Y sí, en esta ocasión ha habido un enorme respeto. El respeto que los medios no concedieron a Carmina Ordóñez, por ejemplo, fallecida en circunstancias muy similares a las de Erika Ortiz. El que tampoco tienen hacia Lola Flores o Esperanza Sánchez, a las que en palabras del crítico televisivo Ferran Monegal han "desenterrado" para descuartizarlas en público en programas de televisión que son verdaderos aquelarres. Pero en esta ocasión, como digo, la consigna de respeto ha sido seguida con disciplina legionaria. Hasta le han puesto música de violines tristes a las imágenes.
Y es que no es lo mismo lidiar con la familia de una folklórica cualquiera que hacerlo con la Primera Familia de España. Parece obvio, aunque quizá no debiera serlo tanto.
Ocurre, sin ir más lejos, que aquí estamos autorizados todos, incluidos los medios, a reírnos y señalar con el dedo a los integrantes de cualquier monarquía... siempre que no formen parte de la Familia Real española. Incluso la prensa seria española publica chascarrillos sobre la afición a la ginebra de la fallecida reina madre británica, el furor sexual que en su juventud dominaba a su hija Isabel, actual reina de los ingleses, la anorexia que padece la heredera sueca Victoria, el pasado como prostituta de la princesa noruega Mette Marit, las borracheras de Ernesto de Hannover o la pluma homosexual de Alberto de Mónaco. Pero cuanto pueda empañar la imagen pública de nuestra Familia Real es simplemente "desaconsejado", y jamás llega a los quioscos ni a los televisores; y si se trata de un suceso inocultable como es el caso que nos ocupa, se aborda con un cuidado exquisito y, por qué no decirlo, con cierto canguelo.
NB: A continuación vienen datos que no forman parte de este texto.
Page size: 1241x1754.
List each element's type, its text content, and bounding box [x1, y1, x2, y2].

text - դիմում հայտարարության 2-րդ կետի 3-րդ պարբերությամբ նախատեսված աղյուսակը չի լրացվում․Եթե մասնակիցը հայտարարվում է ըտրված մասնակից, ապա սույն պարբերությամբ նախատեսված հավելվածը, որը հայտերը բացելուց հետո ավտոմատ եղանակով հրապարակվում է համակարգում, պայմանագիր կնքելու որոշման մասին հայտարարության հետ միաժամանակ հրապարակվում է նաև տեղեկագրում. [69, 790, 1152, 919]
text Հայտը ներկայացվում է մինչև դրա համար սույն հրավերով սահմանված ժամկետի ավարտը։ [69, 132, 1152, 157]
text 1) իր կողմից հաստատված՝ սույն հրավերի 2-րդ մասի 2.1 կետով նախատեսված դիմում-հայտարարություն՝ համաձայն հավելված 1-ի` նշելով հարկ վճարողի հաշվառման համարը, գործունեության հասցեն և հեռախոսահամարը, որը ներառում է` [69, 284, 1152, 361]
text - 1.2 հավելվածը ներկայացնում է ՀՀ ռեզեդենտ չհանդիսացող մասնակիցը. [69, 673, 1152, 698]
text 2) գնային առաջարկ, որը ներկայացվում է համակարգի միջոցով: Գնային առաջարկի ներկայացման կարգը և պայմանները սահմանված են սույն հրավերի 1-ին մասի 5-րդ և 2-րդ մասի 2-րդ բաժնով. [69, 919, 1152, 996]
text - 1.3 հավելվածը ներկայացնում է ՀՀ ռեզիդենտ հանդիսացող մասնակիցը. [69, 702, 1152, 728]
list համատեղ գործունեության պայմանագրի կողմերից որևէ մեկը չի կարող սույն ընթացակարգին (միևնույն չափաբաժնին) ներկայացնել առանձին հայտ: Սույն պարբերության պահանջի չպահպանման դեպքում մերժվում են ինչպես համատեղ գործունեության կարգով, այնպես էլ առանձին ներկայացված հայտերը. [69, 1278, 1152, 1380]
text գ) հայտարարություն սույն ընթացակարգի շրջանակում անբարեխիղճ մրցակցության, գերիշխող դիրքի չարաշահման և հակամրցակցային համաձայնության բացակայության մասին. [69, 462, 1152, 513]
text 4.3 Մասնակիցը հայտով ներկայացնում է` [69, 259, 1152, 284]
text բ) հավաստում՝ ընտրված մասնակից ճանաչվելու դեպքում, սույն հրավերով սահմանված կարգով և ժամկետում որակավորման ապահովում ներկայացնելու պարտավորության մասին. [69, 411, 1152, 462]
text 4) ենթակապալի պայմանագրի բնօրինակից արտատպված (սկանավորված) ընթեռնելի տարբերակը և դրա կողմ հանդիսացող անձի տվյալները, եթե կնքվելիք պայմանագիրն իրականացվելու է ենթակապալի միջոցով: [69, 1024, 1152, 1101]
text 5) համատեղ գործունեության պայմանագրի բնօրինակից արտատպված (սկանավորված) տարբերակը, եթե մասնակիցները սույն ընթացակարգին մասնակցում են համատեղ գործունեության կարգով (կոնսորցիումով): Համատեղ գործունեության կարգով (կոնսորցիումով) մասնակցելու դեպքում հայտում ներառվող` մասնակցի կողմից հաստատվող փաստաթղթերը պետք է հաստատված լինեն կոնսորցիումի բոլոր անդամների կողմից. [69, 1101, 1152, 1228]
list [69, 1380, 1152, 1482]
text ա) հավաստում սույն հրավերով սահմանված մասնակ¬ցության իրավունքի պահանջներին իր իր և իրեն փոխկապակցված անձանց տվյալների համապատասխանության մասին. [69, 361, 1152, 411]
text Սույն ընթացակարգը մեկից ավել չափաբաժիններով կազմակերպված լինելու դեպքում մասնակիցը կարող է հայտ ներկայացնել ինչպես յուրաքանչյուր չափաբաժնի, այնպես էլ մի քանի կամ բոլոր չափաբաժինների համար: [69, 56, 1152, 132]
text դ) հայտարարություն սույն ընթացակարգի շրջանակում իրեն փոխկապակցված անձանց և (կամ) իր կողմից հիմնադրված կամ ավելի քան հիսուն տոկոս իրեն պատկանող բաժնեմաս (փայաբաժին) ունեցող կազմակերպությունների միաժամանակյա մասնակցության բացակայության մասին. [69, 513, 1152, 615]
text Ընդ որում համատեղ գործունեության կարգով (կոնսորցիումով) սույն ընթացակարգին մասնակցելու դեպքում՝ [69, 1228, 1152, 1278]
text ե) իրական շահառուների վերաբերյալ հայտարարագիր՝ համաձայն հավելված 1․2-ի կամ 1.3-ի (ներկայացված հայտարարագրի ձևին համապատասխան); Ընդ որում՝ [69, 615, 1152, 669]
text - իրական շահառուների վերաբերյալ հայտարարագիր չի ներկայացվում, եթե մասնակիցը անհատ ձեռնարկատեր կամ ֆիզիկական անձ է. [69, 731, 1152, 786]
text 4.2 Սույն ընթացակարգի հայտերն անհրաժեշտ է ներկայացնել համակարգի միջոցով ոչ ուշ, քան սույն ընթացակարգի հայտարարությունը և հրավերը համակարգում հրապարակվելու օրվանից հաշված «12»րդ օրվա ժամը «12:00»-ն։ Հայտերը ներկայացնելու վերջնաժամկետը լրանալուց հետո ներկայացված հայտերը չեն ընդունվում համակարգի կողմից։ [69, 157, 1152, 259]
En el verano de 1997 visité Moscú. A bordo de un autocar turístico el guía ruso que nos acompañaba amenizaba sus explicaciones con chistes bastante buenos, que en general tenían un duro matiz político. Contó chistes sobre Lenin, Stalin, Breznev, Gorbachov... Entre risas, una turista le preguntó: ¿Y de Yeltsin, conoce algún chiste sobre Yeltsin?". Vitali, el guía, contestó con un seco "no" y cambió rápidamente de tema. Y es que en aquellos años, Boris Yeltsin era el zar que habitaba el Kremlin.
Al parecer, en la España de 2006 las relaciones entre ciertos poderes del Estado y los medios de comunicación siguen el mismo patrón que en la Rusia semidictatorial de los años noventa del pasado siglo.